About this task
From the listing below, give again exactly the lines from the line with "On the one hand, no" to the line with "4. The decision to move abroad", ends included, without any pictures.

Start of Data records

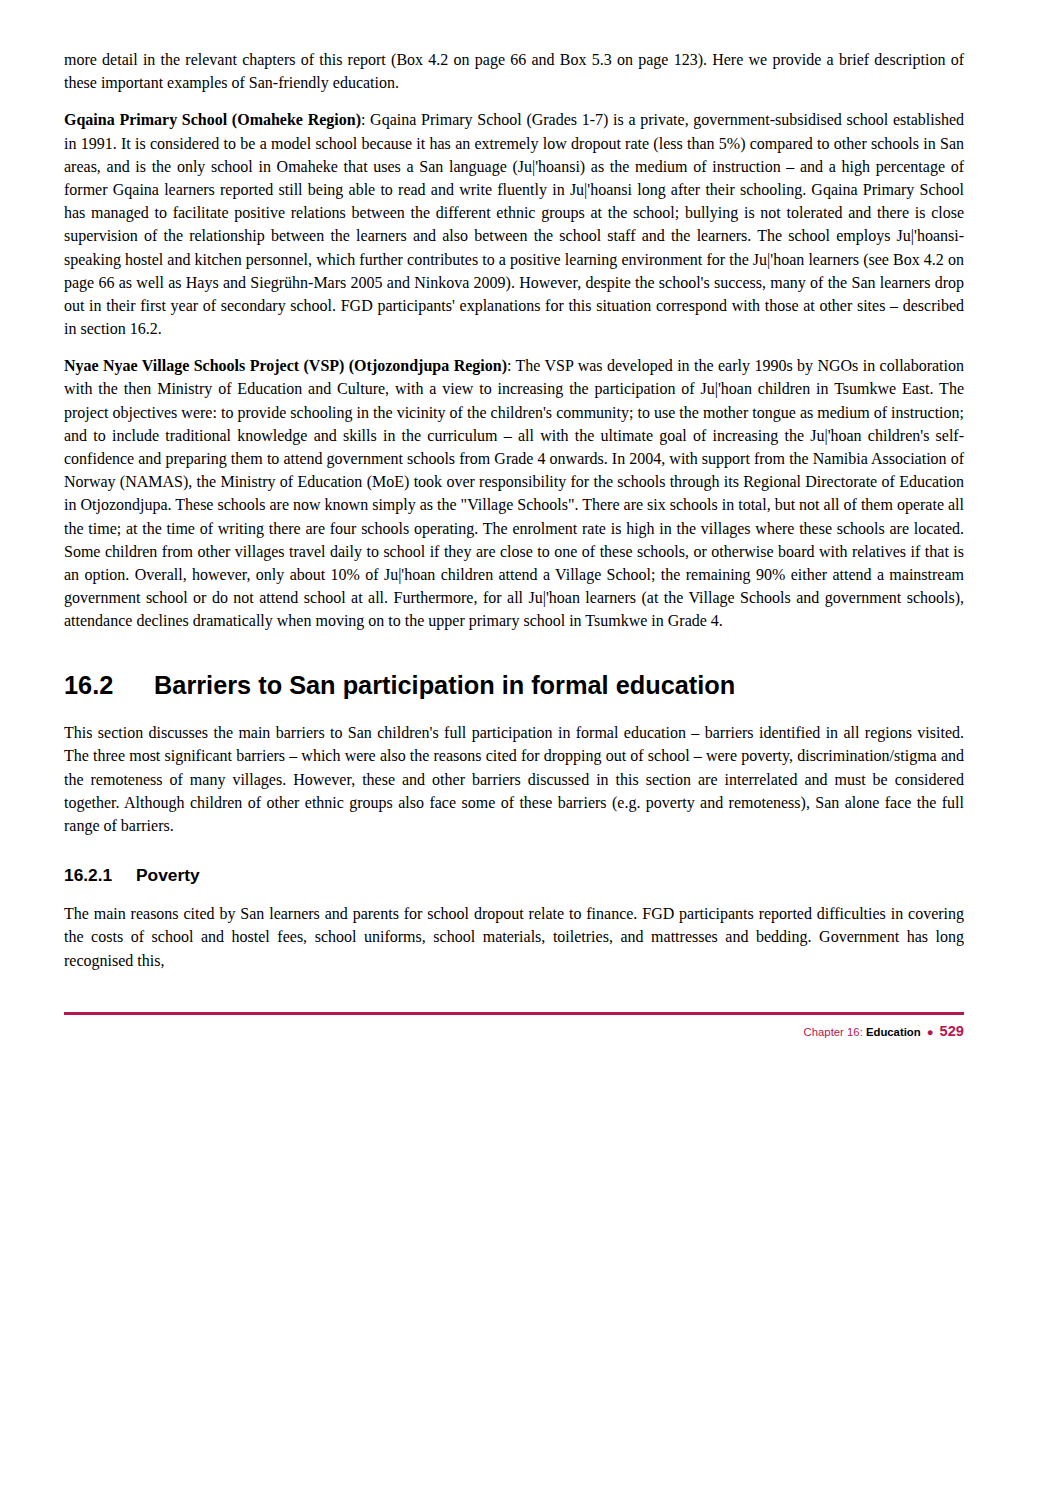more detail in the relevant chapters of this report (Box 4.2 on page 66 and Box 5.3 on page 123). Here we provide a brief description of these important examples of San-friendly education.
Gqaina Primary School (Omaheke Region): Gqaina Primary School (Grades 1-7) is a private, government-subsidised school established in 1991. It is considered to be a model school because it has an extremely low dropout rate (less than 5%) compared to other schools in San areas, and is the only school in Omaheke that uses a San language (Ju|'hoansi) as the medium of instruction – and a high percentage of former Gqaina learners reported still being able to read and write fluently in Ju|'hoansi long after their schooling. Gqaina Primary School has managed to facilitate positive relations between the different ethnic groups at the school; bullying is not tolerated and there is close supervision of the relationship between the learners and also between the school staff and the learners. The school employs Ju|'hoansi-speaking hostel and kitchen personnel, which further contributes to a positive learning environment for the Ju|'hoan learners (see Box 4.2 on page 66 as well as Hays and Siegrühn-Mars 2005 and Ninkova 2009). However, despite the school's success, many of the San learners drop out in their first year of secondary school. FGD participants' explanations for this situation correspond with those at other sites – described in section 16.2.
Nyae Nyae Village Schools Project (VSP) (Otjozondjupa Region): The VSP was developed in the early 1990s by NGOs in collaboration with the then Ministry of Education and Culture, with a view to increasing the participation of Ju|'hoan children in Tsumkwe East. The project objectives were: to provide schooling in the vicinity of the children's community; to use the mother tongue as medium of instruction; and to include traditional knowledge and skills in the curriculum – all with the ultimate goal of increasing the Ju|'hoan children's self-confidence and preparing them to attend government schools from Grade 4 onwards. In 2004, with support from the Namibia Association of Norway (NAMAS), the Ministry of Education (MoE) took over responsibility for the schools through its Regional Directorate of Education in Otjozondjupa. These schools are now known simply as the "Village Schools". There are six schools in total, but not all of them operate all the time; at the time of writing there are four schools operating. The enrolment rate is high in the villages where these schools are located. Some children from other villages travel daily to school if they are close to one of these schools, or otherwise board with relatives if that is an option. Overall, however, only about 10% of Ju|'hoan children attend a Village School; the remaining 90% either attend a mainstream government school or do not attend school at all. Furthermore, for all Ju|'hoan learners (at the Village Schools and government schools), attendance declines dramatically when moving on to the upper primary school in Tsumkwe in Grade 4.
16.2 Barriers to San participation in formal education
This section discusses the main barriers to San children's full participation in formal education – barriers identified in all regions visited. The three most significant barriers – which were also the reasons cited for dropping out of school – were poverty, discrimination/stigma and the remoteness of many villages. However, these and other barriers discussed in this section are interrelated and must be considered together. Although children of other ethnic groups also face some of these barriers (e.g. poverty and remoteness), San alone face the full range of barriers.
16.2.1 Poverty
The main reasons cited by San learners and parents for school dropout relate to finance. FGD participants reported difficulties in covering the costs of school and hostel fees, school uniforms, school materials, toiletries, and mattresses and bedding. Government has long recognised this,
Chapter 16: Education●529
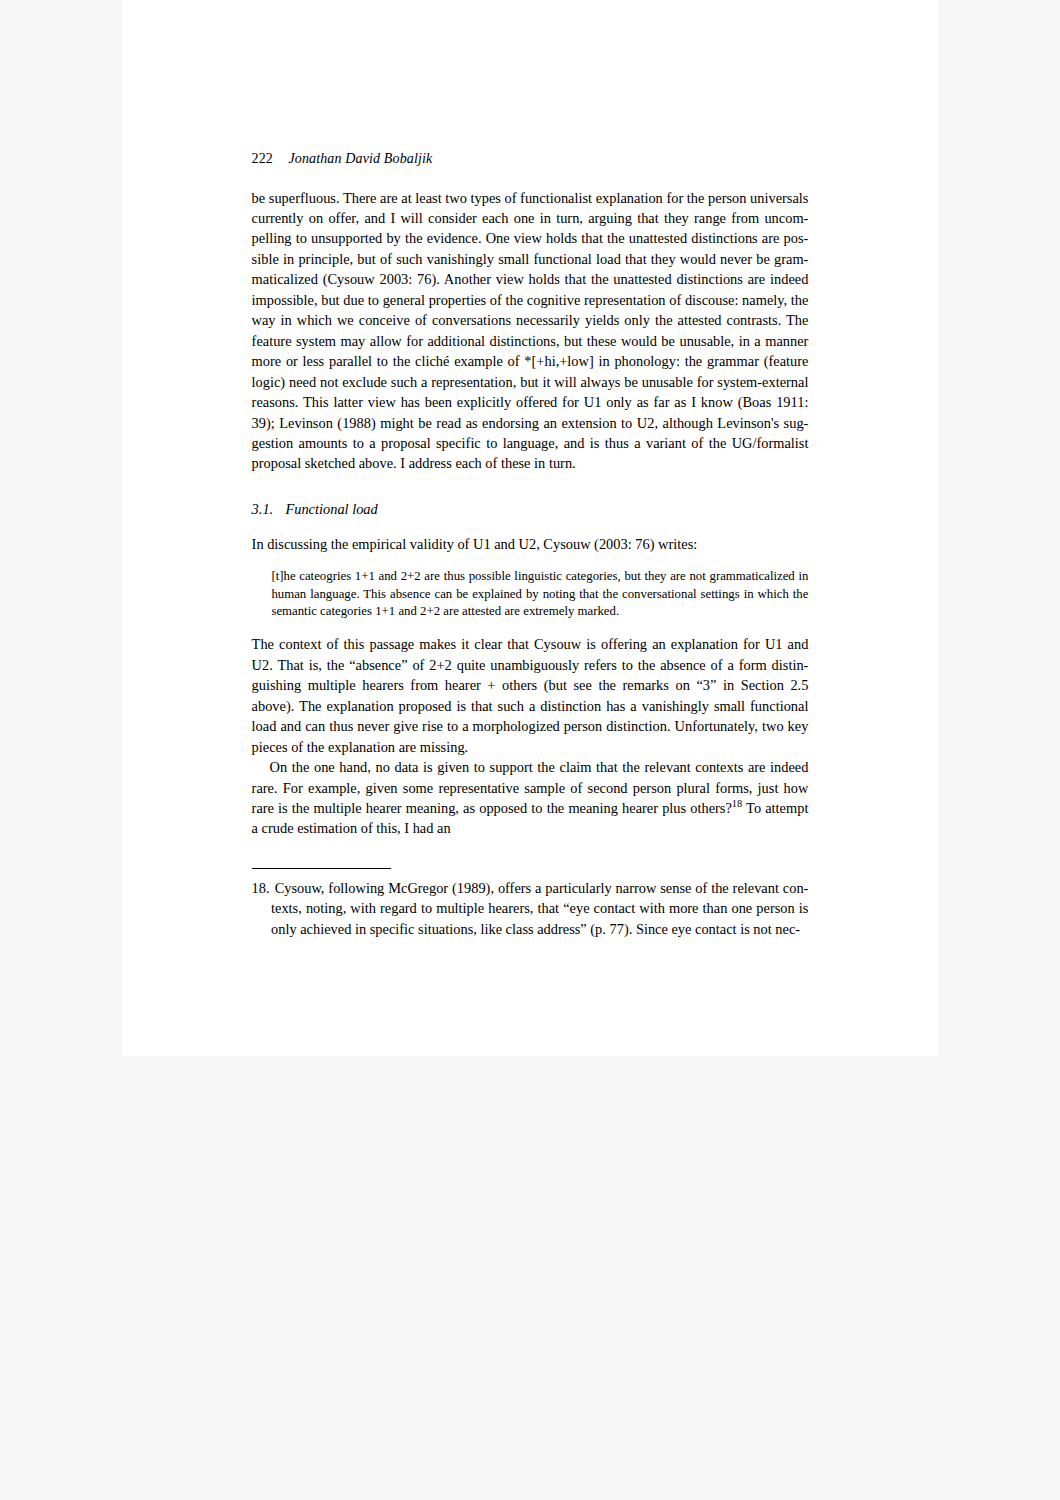222 Jonathan David Bobaljik
be superfluous. There are at least two types of functionalist explanation for the person universals currently on offer, and I will consider each one in turn, arguing that they range from uncompelling to unsupported by the evidence. One view holds that the unattested distinctions are possible in principle, but of such vanishingly small functional load that they would never be grammaticalized (Cysouw 2003: 76). Another view holds that the unattested distinctions are indeed impossible, but due to general properties of the cognitive representation of discouse: namely, the way in which we conceive of conversations necessarily yields only the attested contrasts. The feature system may allow for additional distinctions, but these would be unusable, in a manner more or less parallel to the cliché example of *[+hi,+low] in phonology: the grammar (feature logic) need not exclude such a representation, but it will always be unusable for system-external reasons. This latter view has been explicitly offered for U1 only as far as I know (Boas 1911: 39); Levinson (1988) might be read as endorsing an extension to U2, although Levinson's suggestion amounts to a proposal specific to language, and is thus a variant of the UG/formalist proposal sketched above. I address each of these in turn.
3.1. Functional load
In discussing the empirical validity of U1 and U2, Cysouw (2003: 76) writes:
[t]he cateogries 1+1 and 2+2 are thus possible linguistic categories, but they are not grammaticalized in human language. This absence can be explained by noting that the conversational settings in which the semantic categories 1+1 and 2+2 are attested are extremely marked.
The context of this passage makes it clear that Cysouw is offering an explanation for U1 and U2. That is, the “absence” of 2+2 quite unambiguously refers to the absence of a form distinguishing multiple hearers from hearer + others (but see the remarks on “3” in Section 2.5 above). The explanation proposed is that such a distinction has a vanishingly small functional load and can thus never give rise to a morphologized person distinction. Unfortunately, two key pieces of the explanation are missing.
On the one hand, no data is given to support the claim that the relevant contexts are indeed rare. For example, given some representative sample of second person plural forms, just how rare is the multiple hearer meaning, as opposed to the meaning hearer plus others?18 To attempt a crude estimation of this, I had an
18. Cysouw, following McGregor (1989), offers a particularly narrow sense of the relevant contexts, noting, with regard to multiple hearers, that “eye contact with more than one person is only achieved in specific situations, like class address” (p. 77). Since eye contact is not nec-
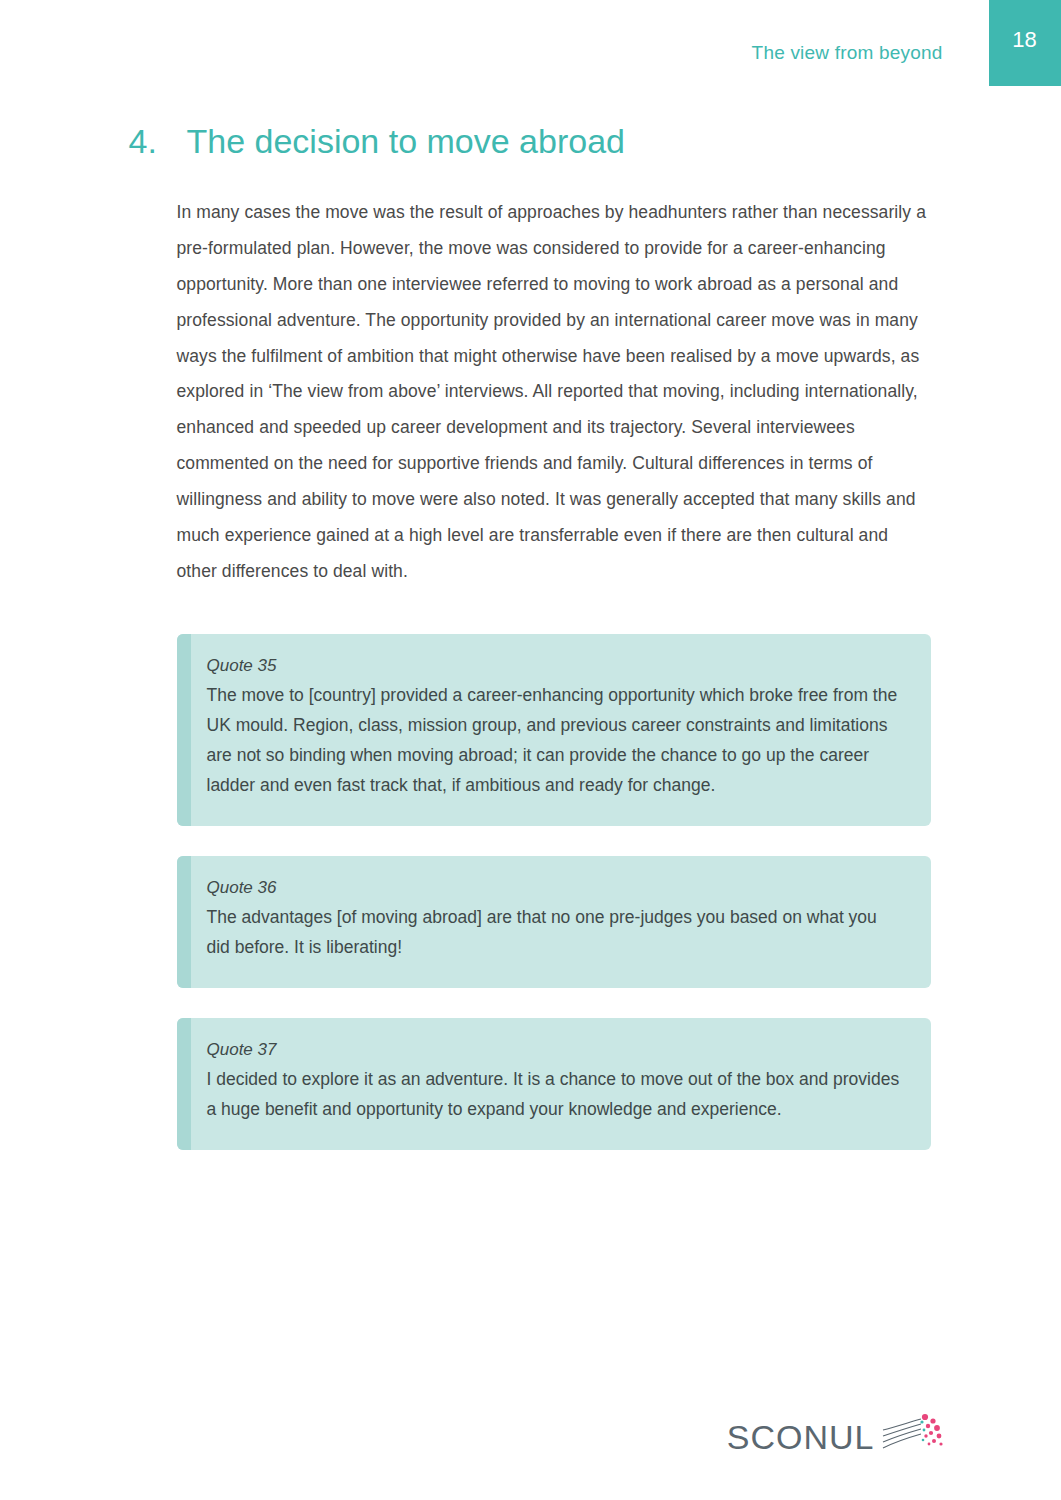The view from beyond
18
4. The decision to move abroad
In many cases the move was the result of approaches by headhunters rather than necessarily a pre-formulated plan. However, the move was considered to provide for a career-enhancing opportunity. More than one interviewee referred to moving to work abroad as a personal and professional adventure. The opportunity provided by an international career move was in many ways the fulfilment of ambition that might otherwise have been realised by a move upwards, as explored in ‘The view from above’ interviews. All reported that moving, including internationally, enhanced and speeded up career development and its trajectory. Several interviewees commented on the need for supportive friends and family. Cultural differences in terms of willingness and ability to move were also noted. It was generally accepted that many skills and much experience gained at a high level are transferrable even if there are then cultural and other differences to deal with.
Quote 35
The move to [country] provided a career-enhancing opportunity which broke free from the UK mould. Region, class, mission group, and previous career constraints and limitations are not so binding when moving abroad; it can provide the chance to go up the career ladder and even fast track that, if ambitious and ready for change.
Quote 36
The advantages [of moving abroad] are that no one pre-judges you based on what you did before. It is liberating!
Quote 37
I decided to explore it as an adventure. It is a chance to move out of the box and provides a huge benefit and opportunity to expand your knowledge and experience.
SCONUL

End of Data records

Written answer
On the one hand, no data is given to support the claim that the relevant contexts are indeed rare. For example, given some representative sample of second person plural forms, just how rare is the multiple hearer meaning, as opposed to the meaning hearer plus others?18 To attempt a crude estimation of this, I had an
18. Cysouw, following McGregor (1989), offers a particularly narrow sense of the relevant contexts, noting, with regard to multiple hearers, that “eye contact with more than one person is only achieved in specific situations, like class address” (p. 77). Since eye contact is not nec-
The view from beyond
18
4. The decision to move abroad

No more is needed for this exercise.